Schematic representation of the HomolWat reference database (A) and overall pipeline (B). In (B), the user provides an input 3D structure file of a GPCR—that could contain ligands or water molecules—in PDB format and obtains an output PDB file of the same structure with additional homologous internal water molecules inserted. As a first step, HomolWat extracts the protein sequence from the PDB file and runs Blast+ on all receptor sequences in HomolWatDB. This provides a list of receptors sorted by Blast score from high to low sequence homology. Subsequently, HomolWat uses this list to assess if a water molecule fits in the receptor, considering previously inserted water molecules.

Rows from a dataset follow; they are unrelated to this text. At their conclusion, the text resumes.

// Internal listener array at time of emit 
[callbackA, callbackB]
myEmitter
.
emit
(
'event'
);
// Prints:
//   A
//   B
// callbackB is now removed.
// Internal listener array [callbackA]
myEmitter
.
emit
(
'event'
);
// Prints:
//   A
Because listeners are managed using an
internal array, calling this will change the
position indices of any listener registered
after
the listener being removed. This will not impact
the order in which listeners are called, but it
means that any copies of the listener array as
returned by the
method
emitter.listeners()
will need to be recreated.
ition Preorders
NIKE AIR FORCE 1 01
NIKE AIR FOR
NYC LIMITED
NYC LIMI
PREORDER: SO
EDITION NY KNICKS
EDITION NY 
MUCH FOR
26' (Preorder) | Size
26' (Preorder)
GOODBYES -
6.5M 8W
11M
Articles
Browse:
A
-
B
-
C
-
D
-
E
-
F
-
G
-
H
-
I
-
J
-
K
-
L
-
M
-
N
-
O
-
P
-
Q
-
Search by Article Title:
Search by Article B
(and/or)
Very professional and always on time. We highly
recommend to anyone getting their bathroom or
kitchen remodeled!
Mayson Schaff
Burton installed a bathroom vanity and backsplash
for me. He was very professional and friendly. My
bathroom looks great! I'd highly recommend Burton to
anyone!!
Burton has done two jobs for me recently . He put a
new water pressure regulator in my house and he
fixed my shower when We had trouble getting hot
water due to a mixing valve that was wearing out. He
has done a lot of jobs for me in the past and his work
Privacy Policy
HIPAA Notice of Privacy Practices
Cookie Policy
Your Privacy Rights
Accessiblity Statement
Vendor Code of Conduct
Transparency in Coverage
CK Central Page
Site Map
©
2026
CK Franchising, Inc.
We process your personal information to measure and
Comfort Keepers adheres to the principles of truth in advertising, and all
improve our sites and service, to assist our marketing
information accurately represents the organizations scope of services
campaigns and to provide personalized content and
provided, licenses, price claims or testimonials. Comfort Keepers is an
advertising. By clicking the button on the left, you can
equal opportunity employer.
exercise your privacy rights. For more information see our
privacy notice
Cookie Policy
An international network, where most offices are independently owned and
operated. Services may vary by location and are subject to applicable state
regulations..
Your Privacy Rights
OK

This assessment is performed for every water molecule across all receptors within chosen Blast+ score, and across every structure for each receptor.

Figure 2.

HomolWat test case: the crystal structure of the inactive serotonin 5-HT_2A receptor (PDB id 6A94) without internal water molecules. (A) Screenshot of the results for the Blast+ alignment to receptors in HomolWatDB. (B) Screenshot of the output PDB structure with the introduced internal water molecules displayed in NGL viewer. (C-E) Details of the clusters of water molecules associated to functionally important residues at different levels ranging from the orthosteric site to the G-protein binding crevice upon incorporation to its receptor core using HomolWat. The receptor is shown in light blue cartoons and water molecules are displayed as red spheres.

Figure 3.

Validation of HomolWat and comparison to Dowser+. Number of water molecules recovered using Homolwat (red squares) and Dowser+ (blue dots) upon removal of the originally resolved water molecules (black star) in each PDB structure (mapped to their Uniprot accession code).